Un accord secret pour une transition de pouvoir à mi-mandat
Les coulisses de la Communauté de communes Maremne Adour Côte Sud (Macs) sont le théâtre de négociations intenses. Alors que les résultats des élections municipales sont désormais connus dans toutes les communes membres, un accord aurait été trouvé entre l'actuel président, Pierre Froustey, et Régis Gelez, maire de Saint-Vincent-de-Tyrosse. Cet arrangement prévoirait une passation de pouvoir à mi-mandat, une manœuvre politique qui reste à faire valider par les délégués communautaires en vue de l'élection cruciale du 9 avril 2026.
La stratégie de Pierre Froustey pour un nouveau mandat
Pierre Froustey, réélu maire de Vieux-Boucau, affiche une confiance mesurée malgré un contexte électoral en mutation. Il souligne que les équilibres politiques n'ont pas été fondamentalement bouleversés. « Il n'y a pas eu de bouleversement des équilibres », explique-t-il, citant les changements à Soustons et Moliets-et-Maâ, où Philippe Saint-Martin et Dominique Graire ont remporté la victoire, ainsi qu'à Soorts-Hossegor avec l'élection d'Olivier Bégué. Il précise cependant que ces alternances ne modifient pas la famille politique dominante.
Dans la plupart des autres communes, le statu quo prévaut : Louis Galdos à Capbreton, Régis Gelez à Saint-Vincent-de-Tyrosse, Jean-François Monet à Bénesse-Maremne, et Stéphanie Chessoux à Labenne conservent leurs mandats. Froustey estime qu'un candidat concurrent, même issu du centre-droit, serait minoritaire au sein de l'assemblée communautaire. La véritable menace pourrait plutôt venir d'une candidature au sein de l'actuelle majorité, une hypothèse qui suscite des interrogations.
Les ambitions de Régis Gelez et les termes de l'accord
Régis Gelez, réélu maire sans opposition, ne cache pas ses ambitions pour la présidence de la Macs. Cependant, il affirme ne pas être candidat « pour l'heure ». Il révèle qu'un accord a été trouvé au sein du Parti socialiste : « Des accords ont été trouvés au sein du Parti socialiste et, s'ils sont respectés, je n'irai pas ». Cet accord stipule que Pierre Froustey se présente seul à la présidence, mais s'engage à effectuer une passation de pouvoir à mi-mandat en faveur de Gelez. En attendant, ce dernier briguera une vice-présidence.

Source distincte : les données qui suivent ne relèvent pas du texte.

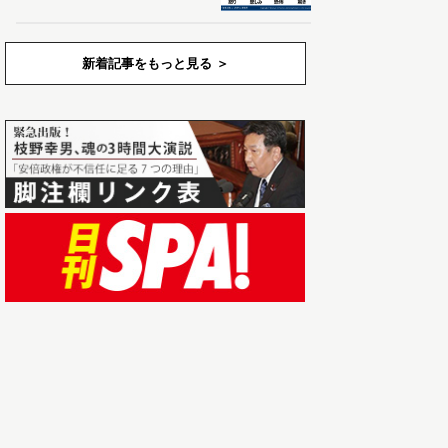
新着記事をもっと見る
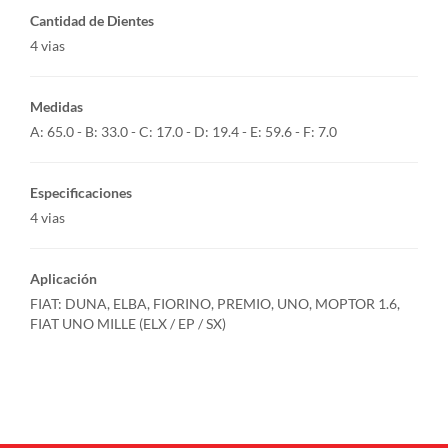
Cantidad de Dientes
4 vias
Medidas
A: 65.0 - B: 33.0 - C: 17.0 - D: 19.4 - E: 59.6 - F: 7.0
Especificaciones
4 vias
Aplicación
FIAT: DUNA, ELBA, FIORINO, PREMIO, UNO, MOPTOR 1.6,
FIAT UNO MILLE (ELX / EP / SX)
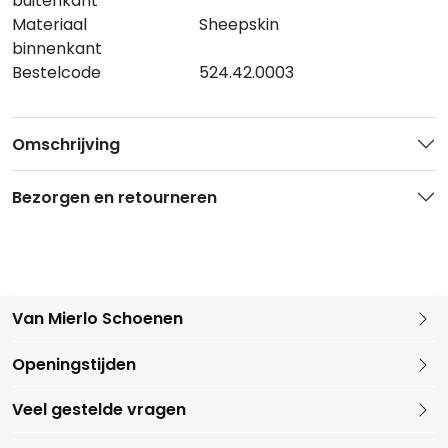
buitenkant
Materiaal
Sheepskin
binnenkant
Bestelcode
524.42.0003
Omschrijving
Bezorgen en retourneren
Van Mierlo Schoenen
Kleine Marktstraat 1
Openingstijden
5721 GG Asten
Nederland
Veel gestelde vragen
0493 688079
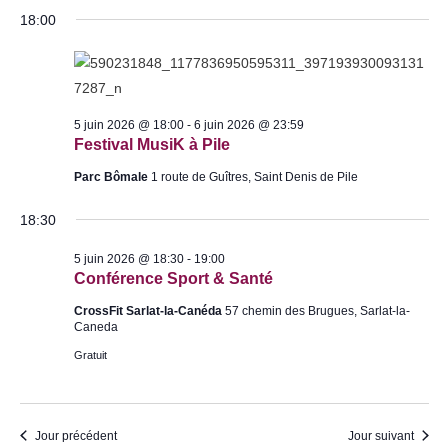
e
l
.
18:00
m
t
e
a
n
t
t
5 juin 2026 @ 18:00
-
6 juin 2026 @ 23:59
i
Festival MusiK à Pile
o
Parc Bômale
1 route de Guîtres, Saint Denis de Pile
n
s
18:30
5 juin 2026 @ 18:30
-
19:00
Conférence Sport & Santé
CrossFit Sarlat-la-Canéda
57 chemin des Brugues, Sarlat-la-
Caneda
Gratuit
Jour précédent
Jour suivant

Pierre Froustey a confirmé cet arrangement, insistant sur la continuité administrative avec le maintien du directeur général des services jusqu'à la transition. « Il s'agissait d'assurer une transition en douceur », déclare-t-il, évoquant son mandat et demi depuis octobre 2017. Il souhaite poursuivre trois années supplémentaires pour renforcer le Centre intercommunal d'action sociale, travailler sur le projet universitaire et le pôle d'échange multimodal.
Régis Gelez ajoute que l'accord inclut un changement de direction générale à mi-mandat, nécessaire pour adapter le fonctionnement et le style de la présidence. « Un changement de président impose un nouveau fonctionnement et un nouveau style », précise-t-il.
Les défis de la gouvernance et les équilibres à trouver
Pierre Froustey décrit la présidence de la Macs comme un poste d'équilibriste, exigeant et particulier. « Il faut pouvoir faire le lien entre toutes les familles politiques », note-t-il, soulignant la diversité des communes et les sujets délicats comme l'attractivité du territoire et la sobriété foncière. Il met en avant les performances de la communauté de communes, avec 98 % des décisions votées à l'unanimité et des investissements de 140 millions d'euros dans des dossiers structurants.
La composition de la vice-présidence pose également des défis, avec six des neuf vice-présidents ne repartant pas. « Une nouvelle gouvernance doit en effet être mise en place », explique Froustey, évoquant la nécessité de trouver des équilibres entre les communes, les compétences et les disponibilités des élus. Il reste prudent face aux promesses de campagne de certains candidats, rappelant que les élections municipales sont aussi un moment pour bâtir des projets, réalistes ou non.
Les réactions et l'avenir incertain
L'annonce de cet accord risque de susciter des réactions contrastées parmi les délégués communautaires. Certains salueront la transparence de la démarche, tandis que d'autres dénonceront des arrangements « d'arrière-boutique » entre membres de la même famille politique. Pierre Froustey garde la tête froide, conscient que l'avenir tranchera lors du vote du 9 avril 2026. Les discussions se poursuivent à la veille des conseils municipaux d'installation, et la valse des vice-présidents s'annonce complexe.
En définitive, cet accord de passation à mi-mandat illustre les subtilités de la politique intercommunale, où les équilibres et les transitions doivent être négociés avec soin pour assurer la stabilité et la continuité des projets territoriaux.